== Provided passage ==
Alternative systems have been suggested to replace traditional peer review, and we highlight five in Table 1. For a more detailed comparison of funding systems, see the review [19]. No funding system will ever be perfect, and hence, we are selecting the “least worst” system [20]. Compared with the traditional peer review, all the five systems in Table 1 are more transparent [21] and take much less time for applicants. None of these systems have yet to be tested in a large trial using real funding, although the New Zealand Health Research Council are using random funding [22].

Table 1 Some characteristics of five alternative models for funding research that do not require detailed applications

In this paper, we examine a democratic funding system, where a country’s research community vote every year in a secret ballot for those researchers that they think most deserve funding. The votes would be ranked, and the researchers funded in order until the funding pool was spent. Funding could be stratified by fields, national priorities and stage of career in order to meet national research goals. As per the current system in Australia, researchers would self-nominate their own fields and career stage, with verifications made by their own institution.

Democracy would be a potentially low cost system. Long applications would not be required, and the review workload would be shared by a nation’s entire scientific community. It would harness small amounts of local knowledge and amass this knowledge into a nationwide ranking of quality. It would still use peer review, but with many peers that have little individual influence. A democratic system is similar to the peer-to-peer distribution (Table 1), but voters have equal power over time rather than potentially gaining power over time by accumulating funding to redistribute [23].

== Request A ==
Transcribe part of the passage on research funding, starting at the words "Alternative systems have" and stopping after "random funding [22].".
== Request B ==
Answer these questions from the passage on research funding.
(i) How many alternative funding systems does Table 1 highlight?
(ii) How often would a country's research community vote under the democratic system?
(iii) Who would verify the fields and career stage that researchers nominate for themselves?
== Request C ==
Write the next part of the passage on democratic research funding, picking up after its last sentence.
The data after this comes from a separate source.

== Material provided ==
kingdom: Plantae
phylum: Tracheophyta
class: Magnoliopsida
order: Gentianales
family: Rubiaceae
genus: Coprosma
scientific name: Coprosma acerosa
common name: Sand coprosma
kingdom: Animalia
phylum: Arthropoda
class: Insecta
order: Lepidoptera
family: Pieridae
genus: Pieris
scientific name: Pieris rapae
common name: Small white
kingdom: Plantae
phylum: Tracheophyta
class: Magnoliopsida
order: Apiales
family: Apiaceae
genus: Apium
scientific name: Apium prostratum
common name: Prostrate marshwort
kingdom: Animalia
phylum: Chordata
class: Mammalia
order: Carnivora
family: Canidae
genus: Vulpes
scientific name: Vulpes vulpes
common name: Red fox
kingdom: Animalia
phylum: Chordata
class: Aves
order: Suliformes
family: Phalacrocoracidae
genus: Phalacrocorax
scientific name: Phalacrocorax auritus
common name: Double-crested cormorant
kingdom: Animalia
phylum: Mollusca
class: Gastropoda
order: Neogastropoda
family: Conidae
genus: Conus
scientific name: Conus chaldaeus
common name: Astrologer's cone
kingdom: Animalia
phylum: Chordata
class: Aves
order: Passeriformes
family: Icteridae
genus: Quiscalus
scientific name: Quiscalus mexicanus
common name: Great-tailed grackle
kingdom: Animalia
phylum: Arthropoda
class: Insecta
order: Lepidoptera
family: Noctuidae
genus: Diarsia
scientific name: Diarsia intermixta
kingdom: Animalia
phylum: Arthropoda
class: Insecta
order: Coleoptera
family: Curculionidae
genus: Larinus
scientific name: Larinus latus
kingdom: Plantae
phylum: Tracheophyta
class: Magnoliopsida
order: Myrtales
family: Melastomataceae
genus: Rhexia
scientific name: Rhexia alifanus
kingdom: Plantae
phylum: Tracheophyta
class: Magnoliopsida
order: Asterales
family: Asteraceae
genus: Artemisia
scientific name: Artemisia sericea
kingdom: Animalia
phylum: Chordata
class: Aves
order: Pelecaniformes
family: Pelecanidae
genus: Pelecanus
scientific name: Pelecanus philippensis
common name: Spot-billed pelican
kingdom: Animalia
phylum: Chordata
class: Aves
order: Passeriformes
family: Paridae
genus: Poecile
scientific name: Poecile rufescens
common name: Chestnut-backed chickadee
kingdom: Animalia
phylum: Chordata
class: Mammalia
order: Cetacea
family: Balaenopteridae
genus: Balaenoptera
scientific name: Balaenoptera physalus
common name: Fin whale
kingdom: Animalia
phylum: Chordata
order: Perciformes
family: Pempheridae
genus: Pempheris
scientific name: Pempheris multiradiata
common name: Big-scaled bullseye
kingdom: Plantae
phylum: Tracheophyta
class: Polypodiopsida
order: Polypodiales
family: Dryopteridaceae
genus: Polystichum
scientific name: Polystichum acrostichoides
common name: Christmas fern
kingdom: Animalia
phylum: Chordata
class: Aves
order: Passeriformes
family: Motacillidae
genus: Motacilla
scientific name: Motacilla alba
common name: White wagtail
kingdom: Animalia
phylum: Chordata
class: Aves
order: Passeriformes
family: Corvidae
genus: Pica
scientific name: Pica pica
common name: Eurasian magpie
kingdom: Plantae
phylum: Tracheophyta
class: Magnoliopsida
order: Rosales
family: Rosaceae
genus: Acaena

== Final result A ==
Alternative systems have been suggested to replace traditional peer review, and we highlight five in Table 1. For a more detailed comparison of funding systems, see the review [19]. No funding system will ever be perfect, and hence, we are selecting the “least worst” system [20]. Compared with the traditional peer review, all the five systems in Table 1 are more transparent [21] and take much less time for applicants. None of these systems have yet to be tested in a large trial using real funding, although the New Zealand Health Research Council are using random funding [22].

== Final result B ==
(i) Five.
(ii) Every year, in a secret ballot.
(iii) Their own institution.

== Final result C ==
There are many potential problems to a democratic system. It may become a popularity contest with results based on self-promotion ability rather than scientific ability. Some researchers may ignore ability and simply vote for their friends. Some researchers may rationally allocate many weeks or months lobbying for votes at the cost of their research. Researchers at larger institutions may be advantaged by getting more votes from colleagues and having access to better lobbying from large and well-organised administrative departments.

The aim of this study was to examine some of these issues using a mock democratic funding system that used a convenience sample of Australian researchers.

Methods

We used an online survey to collect votes from Australian researchers (see Additional file 1). The survey was piloted in January 2015 and the responses included in the study as the survey did not change. In April 2015, the survey was e-mailed to research administration offices around the country with a request to distribute the survey to their researchers (see Additional file 2 for an example). We also e-mailed colleagues directly using our existing contacts. The study was advertised on Twitter and was featured in an article in The Conversation [24]. Respondents were also encouraged to pass the survey on to other researchers.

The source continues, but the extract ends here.